Фрагмент текста:
Боттичелли, некоторым образом связанный в своем цикле виллы Кастелло с традициями живописи «кассони», в то же время бесконечно далек от их фантастичности, миниатюрности, однообразной повторности. Он достиг в этих картинах фресковой значительности, особенно в «Рождении Венеры», по стилю близкой к фрескам виллы Лемми. Цикл Кастелло – это новый тип картины, который не сводим к тенденции слияния форм фрески, картины-панно и декоративным реминисценциями ковров. Это скорее прототип ренессансной картины большого стиля 16в.
Сведения Вазари о картине подтверждаются инвентарной описью. Правда,
если верить Вазари, Боттичелли написал много обнаженных женщин, и эти
картины уже тогда погибли, возможно, в результате действий «пьяньоне»; и
«Рождение Венеры» -- это одна из сохранившихся картин такого рода, так же
как и «Примавера». Вазари пишет, что на картине изображена «рождающаяся
Венера с ветрами и ветерками, помогающими ей ступить на землю вместе с
амурами». Здесь опять неточность, как и в описании «Примаверы». В «Рождении
Венеры» нет никаких «амуров, помогающих ей вступить на землю». Надо думать,
Вазари ее не видел, иначе, как объяснить, что он спутал две картины.
Сыплющиеся цветы из «Рождения Венеры» он поместил в «Примаверы», а амура из
«Примаверы» перенес в «Рождение Венеры». Это можно тем, что Вазари писал
понаслышке от человека знающего и перепутал детали.
Центральный образ картины – богиня Венера, рожденная из пены морской,
подплывающая на раковине к берегу. Слева от нее дуют Зефиры, от их дыхания
сыплются розы и словно наполняют всю картину тонким благоуханием. Ритм их
падения подобен ритму волн, образуемых движением раковины. С другой стороны
нимфа Ора, украшенная миртом, приготовила пурпурный плащ, чтобы укрыть
Венеру. Венера, с телом античной богини и лицом мадонны, остается
безучастной к страстному дыханию Зефиров, подгоняющих ее раковину к земле и
способствующих ее превращению из Венеры Урании в Афродиту, то есть в более
земное божество (таким образом, они аналогичны Зефиру и Хлоре в
«Примавере»). Венера равнодушна и к охранительным действиям целомудренной
Оры (аналогичной Меркурию в «Примавере»). Но не только Венера соотнесена с
мадонной, как это было в «Примавере», вся композиционная схема, согласно
анализу Гомбриха, восходит к традиционной схеме «Крещения» (на наш взгляд,
к схеме «Коронование мадонны»). Этот принцип композиции и образности не
является смешением античности и средневековья, как думали в конце 19в., а
не просто «истории», в смысле Альберти. Рождение Венеры из воды легко
сопоставляется с идеей «возрождения души в водах крещения», и, согласно
Пико делла Мирандола, библейское выражение «дух божий носился над водами»

Исходные данные:
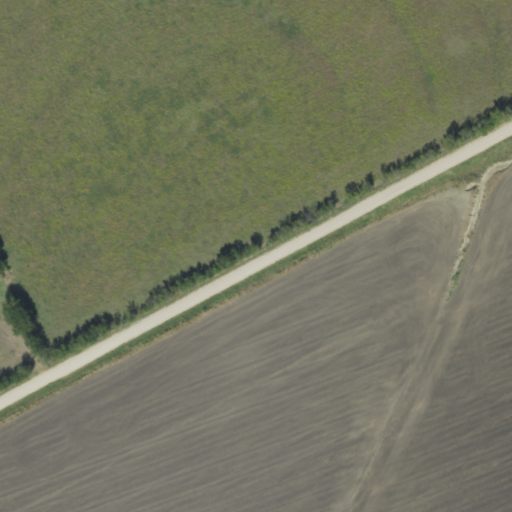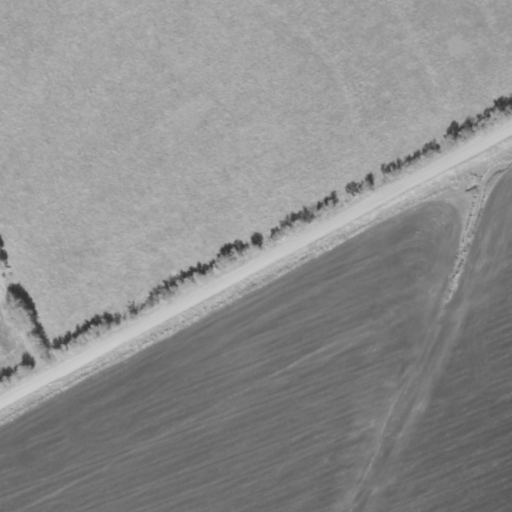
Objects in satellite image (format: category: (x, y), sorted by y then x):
road: (256, 276)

Задания:
1. Что, согласно тексту о картине Боттичелли «Рождение Венеры», приготовила нимфа Ора для Венеры?
2. Подхватите текст о картине Боттичелли «Рождение Венеры» и продолжите его с последних слов.

Ответы:
1. Пурпурный плащ, чтобы укрыть Венеру.

2.
соотносимо с дыханием Эроса или Зефирами у Боттичелли («Зефири амороси», по
выражению Полициано), которые движут и вдохновляют к жизни только что
рожденную Венеру. Этот слой образности лежит за «античным», он просвечивает
сквозь изображения тела, физический облик которого сочетает поэтическую
обобщенность и классическую ясность формы.
Хорн считает, что тело Венеры – тело флорентийки с покатыми плечами,
характерными пропорциями, длинными руками и неправильными пальцами ног. Эти
же характерные для Боттичелли детали находим и в «Примавере». Конечно,
образ Венеры скорее идеальный, чем взятый прямо с натуры. Настаивая на
реализме изображения, Хорн не забывает и символическую особенность картины:
«Возможно, что в двух изображениях Венер, которые Боттичелли сделал для
Лоренцо ди Пьерфранческо Медичи, представлены две концепции Афродиты.
Афродиты Урании – «небесной Венеры», дочери Урана, рожденной из моря без
матери, и Афродиты Пандемос, дочери Зевса и Дионы, Венеры пантеистической,
спиритуализованной Боттичелли в картине «Весна», образ которой некоторые
позднейшие писатели подчеркивали, особенно Франциско Юниус…» Юниус (1637)
рассматривает образ Венеры как соединяющий два мира и воплощающий
трансцендентный порядок в телесном.
Венера одетая в то время считалась низшей по сравнению с обнаженной.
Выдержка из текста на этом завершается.